**Document section**
+--

[Bioperl-l] How to parse BLAST output - all hits of each queryinnew file
Tim Koehler
timbourine81 at googlemail.com
Mon Nov 30 17:23:58 UTC 2009
Hello everybody,
thanks a lot for the overwhelming answers! All these codes are different
flavors and worked all.
For me the added code works the best. But I think I found a bug in
...Bio/SearchIO/blast.pm.
There the DEFAULT_BLAST_... variable is set to
Bio::Search::Writer::HitTableWriter instead of
Bio::SearchIO::Writer::HitTableWriter. This variable I changed also to
HTMLResultWriter
and others.
So again: THANKS for the support!

+--

**Requirement 1**
In the forum post about parsing BLAST output, what does the writer say the DEFAULT_BLAST_... variable is set to?
**Requirement 2**
Rewrite the BLAST forum post starting at "There the DEFAULT_BLAST_..." and ending at "and others.", with "TextResultWriter" in place of "HTMLResultWriter".

+--

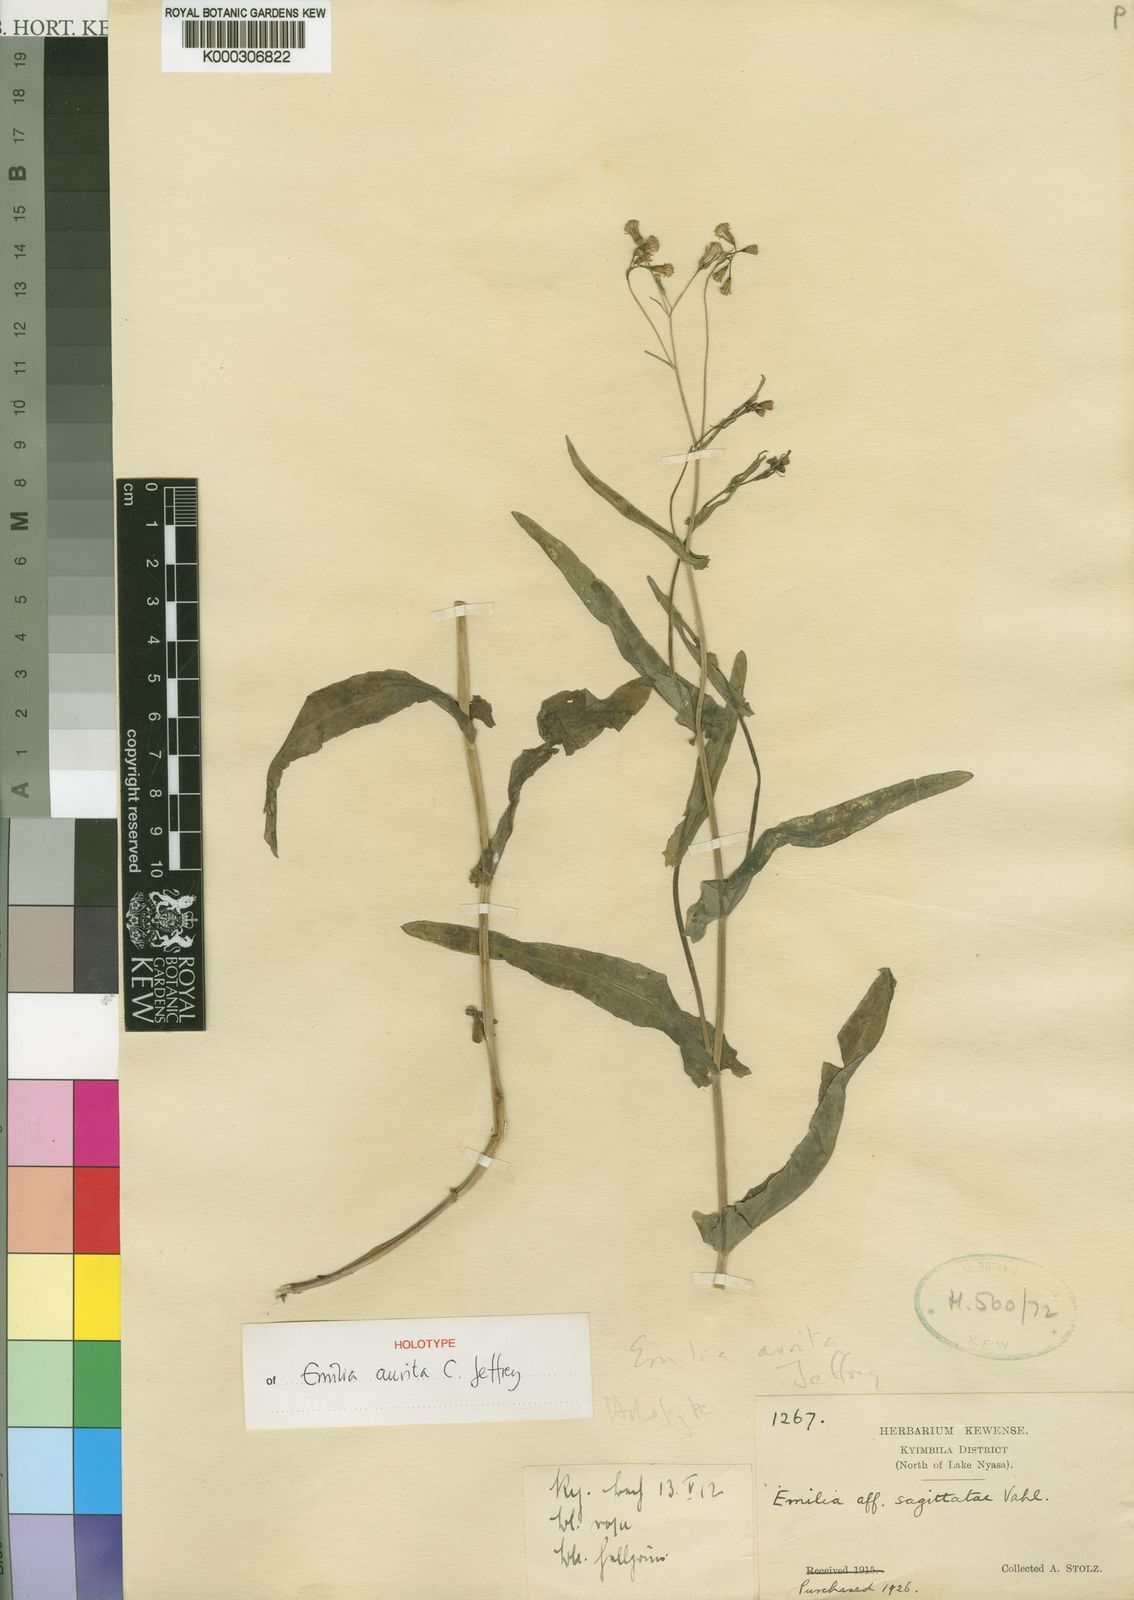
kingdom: Plantae
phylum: Tracheophyta
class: Magnoliopsida
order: Asterales
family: Asteraceae
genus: Emilia
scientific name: Emilia aurita
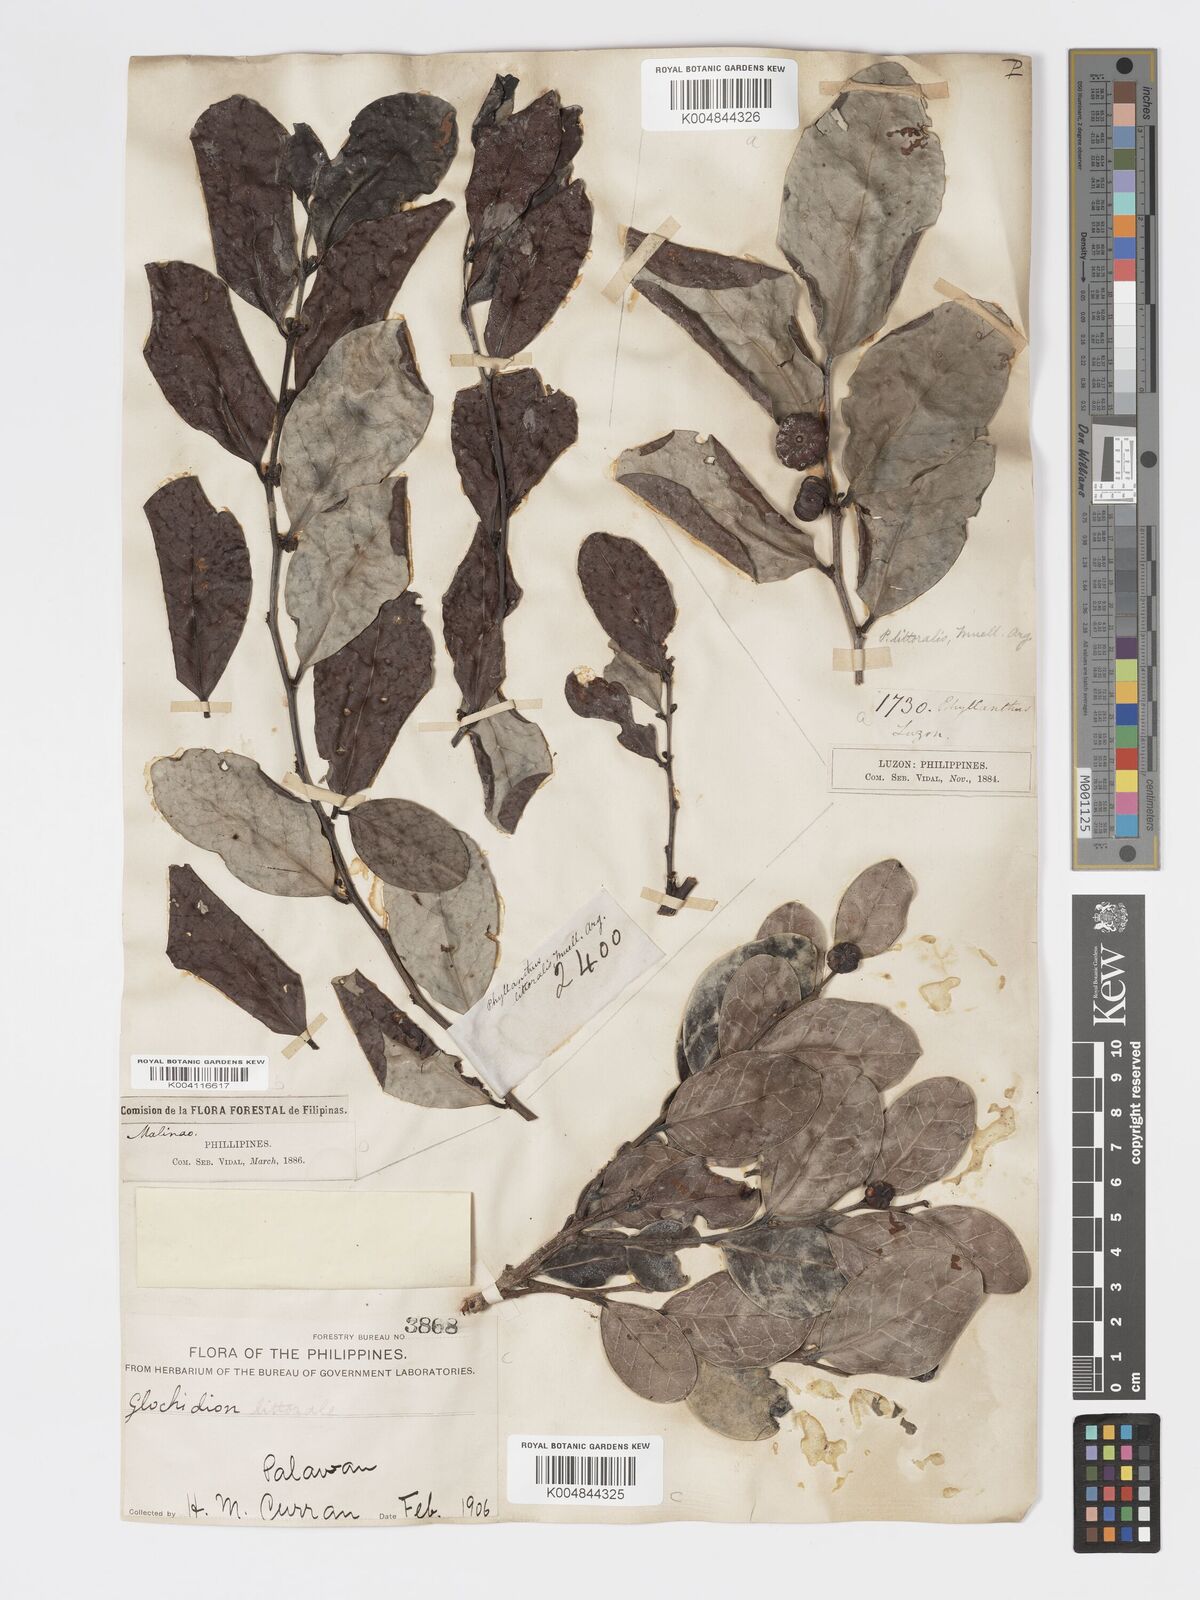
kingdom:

+--

**Exercise solution 1**
It is set to Bio::Search::Writer::HitTableWriter instead of Bio::SearchIO::Writer::HitTableWriter.

**Exercise solution 2**
There the DEFAULT_BLAST_... variable is set to
Bio::Search::Writer::HitTableWriter instead of
Bio::SearchIO::Writer::HitTableWriter. This variable I changed also to
TextResultWriter
and others.